The baseline test tracks cholesterol, liver function, iron levels and vitamin D and costs £49 per test, with a recommendation to get tested every three months. The information is put out to a network of GPs for commentary and lifestyle advice that’s sent to the user on an online dashboard within 48 hours of the test.

“Thriva is about empowering people to proactively manage their health and make better decisions as a consequence,” said Grierson, who would like to expand the number of tests Thriva can run to include urine and DNA. “We are creating a platform for internal testing. It doesn’t really matter what type of biomarker you want to test for, we will make it easy and affordable and that’s the plan.”

Thriva currently offers an at-home coronavirus antibody test kit to check for the presence of IgG antibodies to COVID-19 — which can be detected by taking a blood test at least 21 days after symptoms start. The kit costs £65, which the company says covers the cost of lab testing, operations and technical support, and postage.

Pando Health

Founded in 2016 by two UK-based doctors and a serial entrepreneur, Pando Health is a messaging app that allows healthcare professionals to communicate securely. The platform also includes a task management feature that allows users to create patient lists and tasks that can be shared with the team and updated as they develop.
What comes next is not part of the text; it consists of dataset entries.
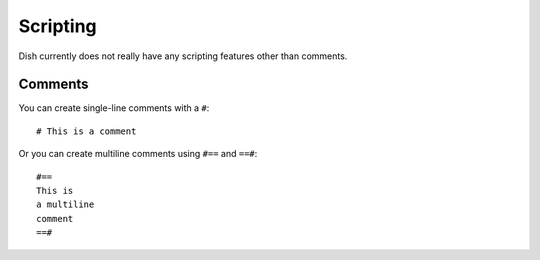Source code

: Scripting
=========

.. highlight:: none

Dish currently does not really have any scripting features other than comments.


Comments
--------

You can create single-line comments with a ``#``::

   # This is a comment

Or you can create multiline comments using ``#==`` and ``==#``::

   #==
   This is
   a multiline
   comment
   ==#

.. versionadded:: 0.1
   Multiline comments
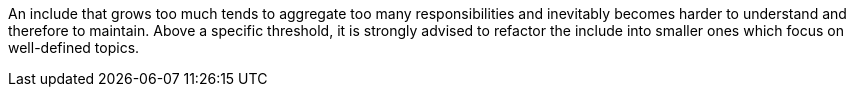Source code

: An include that grows too much tends to aggregate too many responsibilities and inevitably becomes harder to understand and therefore to maintain. Above a specific threshold, it is strongly advised to refactor the include into smaller ones which focus on well-defined topics.

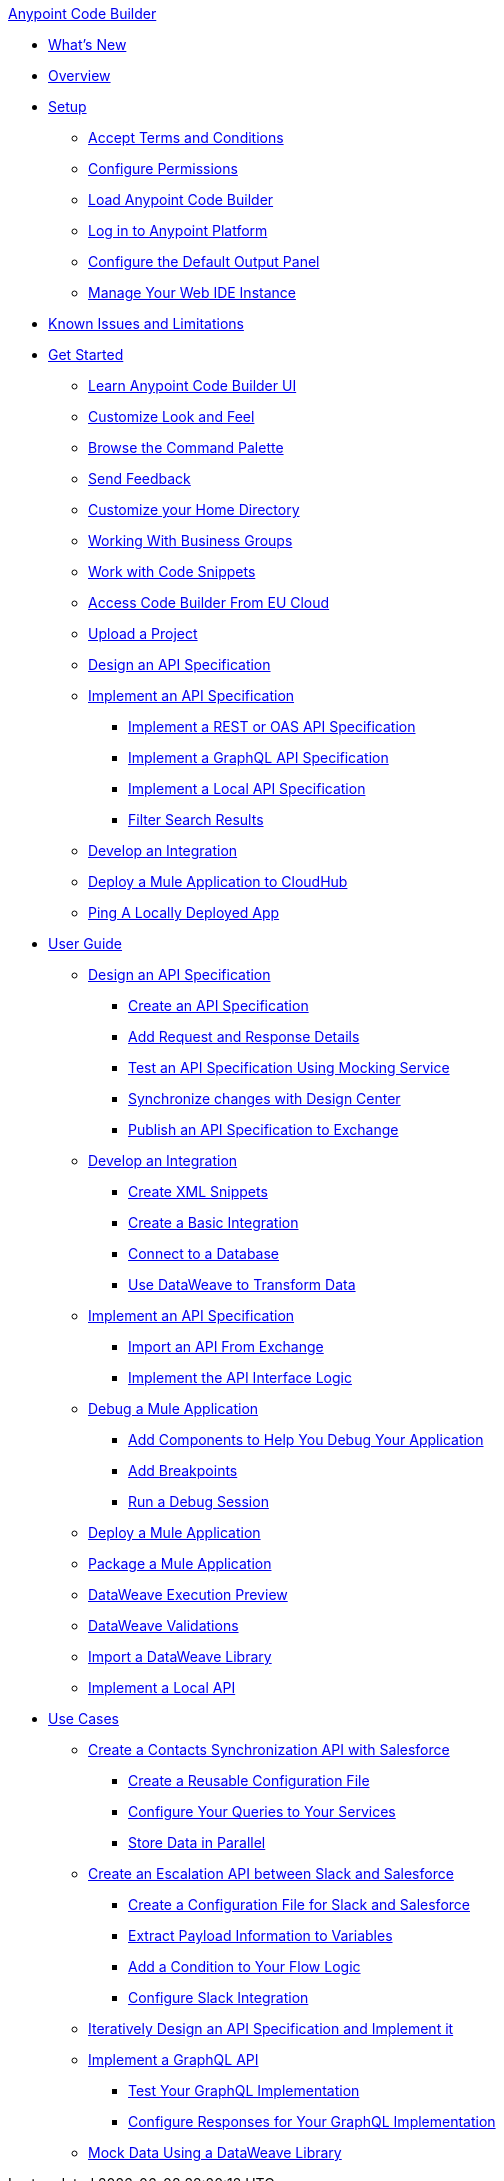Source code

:.xref:index.adoc[Anypoint Code Builder]
* xref:whats-new.adoc[What's New]
* xref:index.adoc[Overview]
* xref:setup.adoc[Setup]
** xref:accept-terms-and-conditions.adoc[Accept Terms and Conditions]
** xref:configure-permissions.adoc[Configure Permissions]
** xref:load-acb-web-ide.adoc[Load Anypoint Code Builder]
** xref:log-in-anypoint-platform.adoc[Log in to Anypoint Platform]
** xref:configure-default-output-panel.adoc[Configure the Default Output Panel]
** xref:manage-web-ide-instance.adoc[Manage Your Web IDE Instance]
* xref:known-issues-and-limitations.adoc[Known Issues and Limitations]

* xref:get-started.adoc[Get Started]
** xref:learn-ui-elements.adoc[Learn Anypoint Code Builder UI]
** xref:customize-look-and-feel.adoc[Customize Look and Feel]
** xref:use-the-command-palette.adoc[Browse the Command Palette]
** xref:send-feedback.adoc[Send Feedback]
** xref:work-on-home-directory.adoc[Customize your Home Directory]
** xref:business-group-support.adoc[Working With Business Groups]
** xref:work-with-code-snippets.adoc[Work with Code Snippets]
** xref:connect-eu-cloud.adoc[Access Code Builder From EU Cloud]
** xref:upload-a-project.adoc[Upload a Project]

** xref:design-an-api-specification.adoc[Design an API Specification]
** xref:implement-an-api-specification.adoc[Implement an API Specification]
*** xref:implement-a-rest-oas-api-specification.adoc[Implement a REST or OAS API Specification]
*** xref:implement-a-graphql-api-specification.adoc[Implement a GraphQL API Specification]
*** xref:implement-local-api-specification.adoc[Implement a Local API Specification]
*** xref:filter-search-results.adoc[Filter Search Results]
** xref:develop-an-integration.adoc[Develop an Integration]

** xref:deploy-a-mule-application-to-cloudhub.adoc[Deploy a Mule Application to CloudHub]
** xref:ping-locally-deployed-app.adoc[Ping A Locally Deployed App]

* xref:user-guide.adoc[User Guide]

** xref:design-api-specification.adoc[Design an API Specification]
*** xref:design-api-specification-from-scratch.adoc[Create an API Specification]
*** xref:add-request-response-details.adoc[Add Request and Response Details]
*** xref:test-api-specification.adoc[Test an API Specification Using Mocking Service]
*** xref:synchronize-with-design-center.adoc[Synchronize changes with Design Center]
*** xref:publish-api-spec-to-exchange.adoc[Publish an API Specification to Exchange]

** xref:develop-integration.adoc[Develop an Integration]
*** xref:create-xml-snippets.adoc[Create XML Snippets]
*** xref:create-basic-integration.adoc[Create a Basic Integration]
*** xref:connect-to-a-db.adoc[Connect to a Database]
*** xref:use-dataweave-to-transform-data.adoc[Use DataWeave to Transform Data]

** xref:implement-api-specification.adoc[Implement an API Specification]
*** xref:import-api-specification-from-exchange.adoc[Import an API From Exchange]
*** xref:implement-api-interface-logic.adoc[Implement the API Interface Logic]

** xref:debug-a-mule-application.adoc[Debug a Mule Application]
*** xref:debug-add-logger-set-variables.adoc[Add Components to Help You Debug Your Application]
*** xref:debug-add-breakpoints.adoc[Add Breakpoints]
*** xref:run-a-debug-session.adoc[Run a Debug Session]

** xref:deploy-mule-application.adoc[Deploy a Mule Application]

** xref:package-mule-application.adoc[Package a Mule Application]

** xref:dataweave-execution-preview.adoc[DataWeave Execution Preview]
** xref:dataweave-validations.adoc[DataWeave Validations]

** xref:import-dataweave-library.adoc[Import a DataWeave Library]

** xref:implement-a-local-api-guide.adoc[Implement a Local API]

* xref:code-builder-usecases.adoc[Use Cases]
** xref:create-synchronization-sfdc-api.adoc[Create a Contacts Synchronization API with Salesforce]
*** xref:create-config-files.adoc[Create a Reusable Configuration File]
*** xref:sync-api-configure-queries.adoc[Configure Your Queries to Your Services]
*** xref:store-data-in-parallel.adoc[Store Data in Parallel]

** xref:create-escalation-slack-api.adoc[Create an Escalation API between Slack and Salesforce]
*** xref:create-config-files-slack-sfdc.adoc[Create a Configuration File for Slack and Salesforce]
*** xref:extract-payload-information.adoc[Extract Payload Information to Variables]
*** xref:add-condition-to-your-flow.adoc[Add a Condition to Your Flow Logic]
*** xref:configure-slack-integration.adoc[Configure Slack Integration]


** xref:local-api-specification-tutorial.adoc[Iteratively Design an API Specification and Implement it]

** xref:implement-a-graphql-api.adoc[Implement a GraphQL API]
*** xref:test-graphql-first-implementation.adoc[Test Your GraphQL Implementation]
*** xref:configure-graphql-flow-responses.adoc[Configure Responses for Your GraphQL Implementation]

** xref:mock-data-using-dw-library.adoc[Mock Data Using a DataWeave Library]
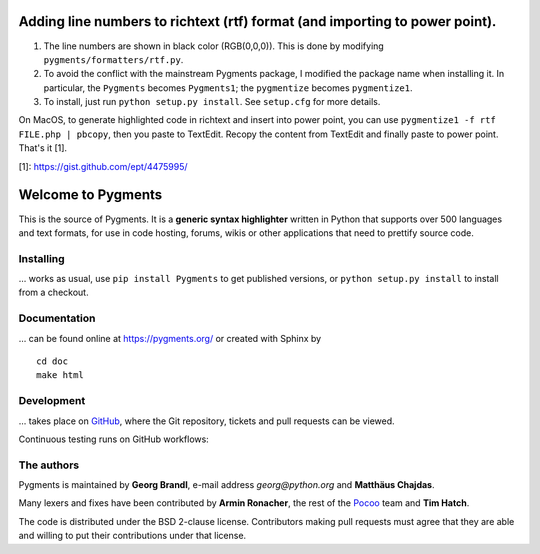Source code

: Adding line numbers to richtext (rtf) format (and importing to power point).
===================
1. The line numbers are shown in black color (RGB(0,0,0)). This is done by modifying ``pygments/formatters/rtf.py``.
2. To avoid the conflict with the mainstream Pygments package, I modified the package name when installing it. In particular, the ``Pygments`` becomes ``Pygments1``; the ``pygmentize`` becomes ``pygmentize1``.
3. To install, just run ``python setup.py install``. See ``setup.cfg`` for more details.

On MacOS, to generate highlighted code in richtext and insert into power point, you can use ``pygmentize1 -f rtf FILE.php | pbcopy``, then you paste to TextEdit. Recopy the content from TextEdit and finally paste to power point. That's it [1].

[1]: https://gist.github.com/ept/4475995/


Welcome to Pygments
===================

This is the source of Pygments.  It is a **generic syntax highlighter** written
in Python that supports over 500 languages and text formats, for use in code
hosting, forums, wikis or other applications that need to prettify source code.

Installing
----------

... works as usual, use ``pip install Pygments`` to get published versions,
or ``python setup.py install`` to install from a checkout.

Documentation
-------------

... can be found online at https://pygments.org/ or created with Sphinx by ::

   cd doc
   make html

Development
-----------

... takes place on `GitHub <https://github.com/pygments/pygments>`_, where the
Git repository, tickets and pull requests can be viewed.

Continuous testing runs on GitHub workflows:

.. image:: https://github.com/pygments/pygments/workflows/Pygments/badge.svg
   :target: https://github.com/pygments/pygments/actions?query=workflow%3APygments

The authors
-----------

Pygments is maintained by **Georg Brandl**, e-mail address *georg*\ *@*\ *python.org*
and **Matthäus Chajdas**.

Many lexers and fixes have been contributed by **Armin Ronacher**, the rest of
the `Pocoo <https://dev.pocoo.org/>`_ team and **Tim Hatch**.

The code is distributed under the BSD 2-clause license.  Contributors making pull
requests must agree that they are able and willing to put their contributions
under that license.
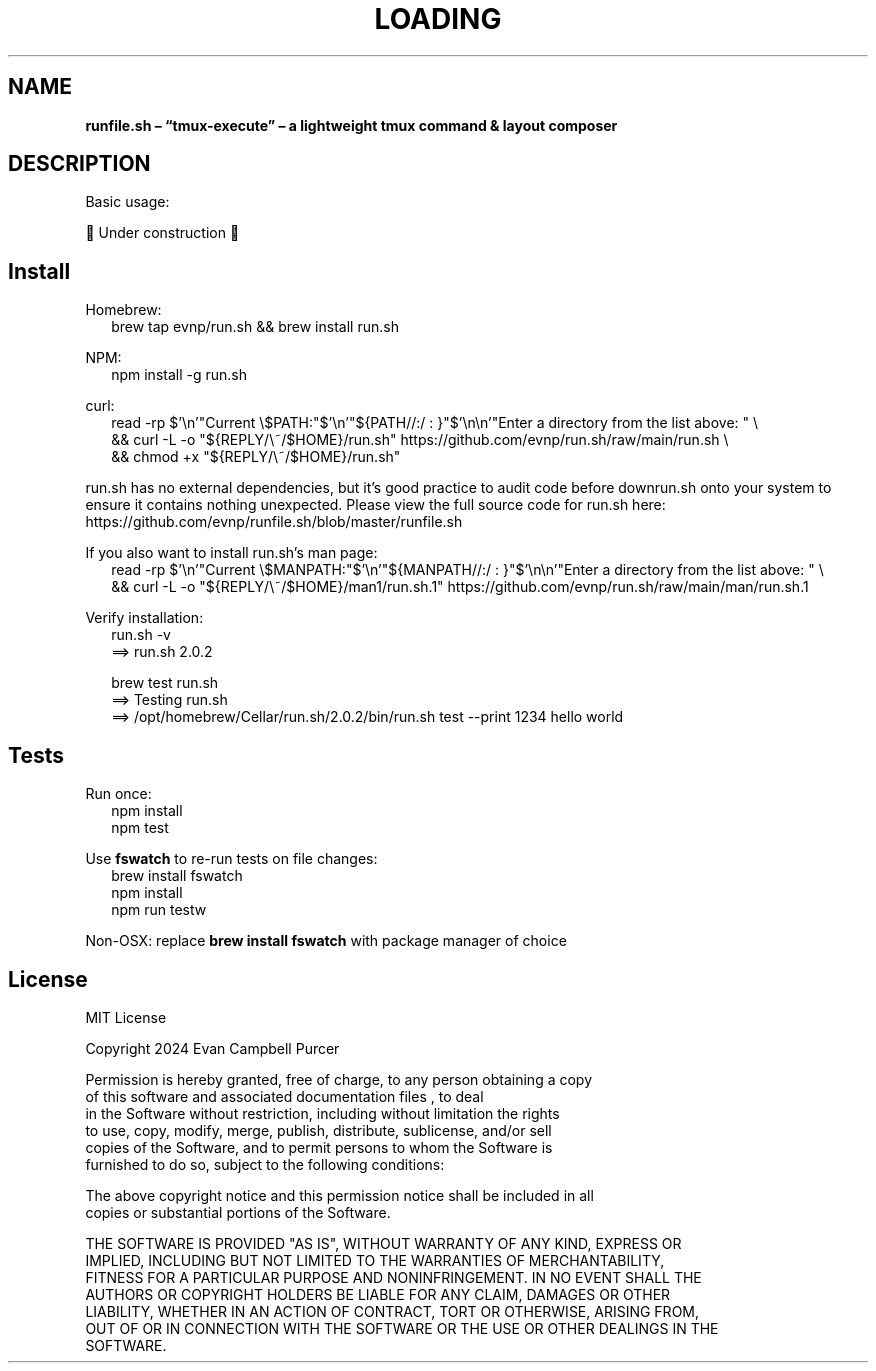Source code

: .TH "LOADING" "1" "August 2024"
.SH "NAME"
\fBrunfile.sh – “tmux-execute” – a lightweight tmux command & layout composer\fR
.SH DESCRIPTION
.br
Basic usage:
.P
🚧 Under construction 🚧
.SH Install
.P
Homebrew:
.RS 2
.nf
brew tap evnp/run\.sh && brew install run\.sh
.fi
.RE
.P
NPM:
.RS 2
.nf
npm install \-g run\.sh
.fi
.RE
.P
curl:
.RS 2
.nf
read \-rp $'\\n'"Current \\$PATH:"$'\\n'"${PATH//:/ : }"$'\\n\\n'"Enter a directory from the list above: " \\
  && curl \-L \-o "${REPLY/\\~/$HOME}/run\.sh" https://github\.com/evnp/run\.sh/raw/main/run\.sh \\
  && chmod +x "${REPLY/\\~/$HOME}/run\.sh"
.fi
.RE
.P
run\.sh has no external dependencies, but it's good practice to audit code before downrun\.sh onto your system to ensure it contains nothing unexpected\. Please view the full source code for run\.sh here: https://github.com/evnp/runfile.sh/blob/master/runfile.sh
.P
If you also want to install run\.sh's man page:
.RS 2
.nf
read \-rp $'\\n'"Current \\$MANPATH:"$'\\n'"${MANPATH//:/ : }"$'\\n\\n'"Enter a directory from the list above: " \\
  && curl \-L \-o "${REPLY/\\~/$HOME}/man1/run\.sh\.1" https://github\.com/evnp/run\.sh/raw/main/man/run\.sh\.1
.fi
.RE
.P
Verify installation:
.RS 2
.nf
run\.sh \-v
==> run\.sh 2\.0\.2

brew test run\.sh
==> Testing run\.sh
==> /opt/homebrew/Cellar/run\.sh/2\.0\.2/bin/run\.sh test \-\-print 1234 hello world
.fi
.RE
.SH Tests
.P
Run once:
.RS 2
.nf
npm install
npm test
.fi
.RE
.P
Use \fBfswatch\fP to re\-run tests on file changes:
.RS 2
.nf
brew install fswatch
npm install
npm run testw
.fi
.RE
.P
Non\-OSX: replace \fBbrew install fswatch\fP with package manager of choice 
.SH License
.P
MIT License
.P
Copyright  2024 Evan Campbell Purcer
.P
Permission is hereby granted, free of charge, to any person obtaining a copy
.br
of this software and associated documentation files , to deal
.br
in the Software without restriction, including without limitation the rights
.br
to use, copy, modify, merge, publish, distribute, sublicense, and/or sell
.br
copies of the Software, and to permit persons to whom the Software is
.br
furnished to do so, subject to the following conditions:
.P
The above copyright notice and this permission notice shall be included in all
.br
copies or substantial portions of the Software\.
.P
THE SOFTWARE IS PROVIDED "AS IS", WITHOUT WARRANTY OF ANY KIND, EXPRESS OR
.br
IMPLIED, INCLUDING BUT NOT LIMITED TO THE WARRANTIES OF MERCHANTABILITY,
.br
FITNESS FOR A PARTICULAR PURPOSE AND NONINFRINGEMENT\. IN NO EVENT SHALL THE
.br
AUTHORS OR COPYRIGHT HOLDERS BE LIABLE FOR ANY CLAIM, DAMAGES OR OTHER
.br
LIABILITY, WHETHER IN AN ACTION OF CONTRACT, TORT OR OTHERWISE, ARISING FROM,
.br
OUT OF OR IN CONNECTION WITH THE SOFTWARE OR THE USE OR OTHER DEALINGS IN THE
.br
SOFTWARE\.

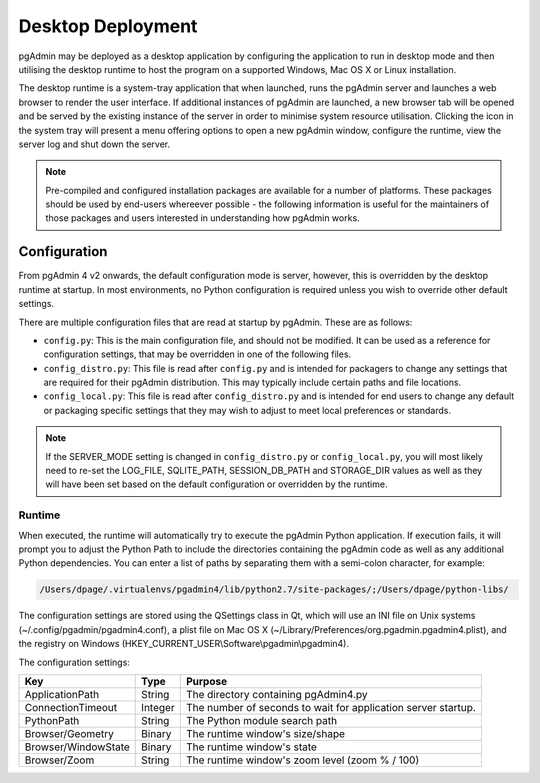 .. _desktop_deployment:

******************
Desktop Deployment
******************

pgAdmin may be deployed as a desktop application by configuring the application
to run in desktop mode and then utilising the desktop runtime to host the
program on a supported Windows, Mac OS X or Linux installation.

The desktop runtime is a system-tray application that when launched, runs the
pgAdmin server and launches a web browser to render the user interface. If
additional instances of pgAdmin are launched, a new browser tab will be opened
and be served by the existing instance of the server in order to minimise system
resource utilisation. Clicking the icon in the system tray will present a menu
offering options to open a new pgAdmin window, configure the runtime, view the
server log and shut down the server.

.. note:: Pre-compiled and configured installation packages are available for
     a number of platforms. These packages should be used by end-users whereever
     possible - the following information is useful for the maintainers of those
     packages and users interested in understanding how pgAdmin works.

.. seealso:: For detailed instructions on building and configuring pgAdmin from
    scratch, please see the README file in the top level directory of the source code.
    For convenience, you can find the latest version of the file
    `here <https://git.postgresql.org/gitweb/?p=pgadmin4.git;a=blob_plain;f=README>`_,
    but be aware that this may differ from the version included with the source code
    for a specific version of pgAdmin.

Configuration
*************

From pgAdmin 4 v2 onwards, the default configuration mode is server, however,
this is overridden by the desktop runtime at startup. In most environments, no
Python configuration is required unless you wish to override other default
settings.

There are multiple configuration files that are read at startup by pgAdmin. These
are as follows:

* ``config.py``: This is the main configuration file, and should not be modified.
  It can be used as a reference for configuration settings, that may be overridden
  in one of the following files.

* ``config_distro.py``: This file is read after ``config.py`` and is intended for
  packagers to change any settings that are required for their pgAdmin distribution.
  This may typically include certain paths and file locations.

* ``config_local.py``: This file is read after ``config_distro.py`` and is intended
  for end users to change any default or packaging specific settings that they may
  wish to adjust to meet local preferences or standards.

.. note:: If the SERVER_MODE setting is changed in ``config_distro.py`` or ``config_local.py``,
     you will most likely need to re-set the LOG_FILE, SQLITE_PATH, SESSION_DB_PATH
     and STORAGE_DIR values as well as they will have been set based on the default
     configuration or overridden by the runtime.

Runtime
-------

When executed, the runtime will automatically try to execute the pgAdmin Python
application. If execution fails, it will prompt you to adjust the Python Path
to include the directories containing the pgAdmin code as well as any additional
Python dependencies. You can enter a list of paths by separating them with a
semi-colon character, for example:

.. code-block:: bash

     /Users/dpage/.virtualenvs/pgadmin4/lib/python2.7/site-packages/;/Users/dpage/python-libs/

The configuration settings are stored using the QSettings class in Qt, which
will use an INI file on Unix systems (~/.config/pgadmin/pgadmin4.conf),
a plist file on Mac OS X (~/Library/Preferences/org.pgadmin.pgadmin4.plist),
and the registry on Windows (HKEY_CURRENT_USER\\Software\\pgadmin\\pgadmin4).

The configuration settings:

+--------------------------+--------------------+---------------------------------------------------------------+
| Key                      | Type               | Purpose                                                       |
+==========================+====================+===============================================================+
| ApplicationPath          | String             | The directory containing pgAdmin4.py                          |
+--------------------------+--------------------+---------------------------------------------------------------+
| ConnectionTimeout        | Integer            | The number of seconds to wait for application server startup. |
+--------------------------+--------------------+---------------------------------------------------------------+
| PythonPath               | String             | The Python module search path                                 |
+--------------------------+--------------------+---------------------------------------------------------------+
| Browser/Geometry         | Binary             | The runtime window's size/shape                               |
+--------------------------+--------------------+---------------------------------------------------------------+
| Browser/WindowState      | Binary             | The runtime window's state                                    |
+--------------------------+--------------------+---------------------------------------------------------------+
| Browser/Zoom             | String             | The runtime window's zoom level (zoom % / 100)                |
+--------------------------+--------------------+---------------------------------------------------------------+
Formerly known as Forward Health, the app is currently being used by more than 25,000 professionals in 200 NHS hospitals to help them to work more effectively. The app also functions as a wellness tool, and hospitals that use Pando Health have noticed an improvement in both workplace satisfaction and patient care.

The platform is fully encrypted, GDPR- and NHS-compliant and is free for all NHS staff to download and use. Pando Health announced its rebrand in January 2020, alongside the news that investment company Skip Capital had joined existing investors Stride.VC and Albion Capital in a $5 million raise.

Unsurprisingly, the Covid-19 pandemic caused a surge in downloads, with the platform reporting a 700% increase in daily downloads in March 2020, compared to February, with more than 75,000 messages exchanged via the network every day. Pictures can be sent securely. By May 2020 there were 45,000 users.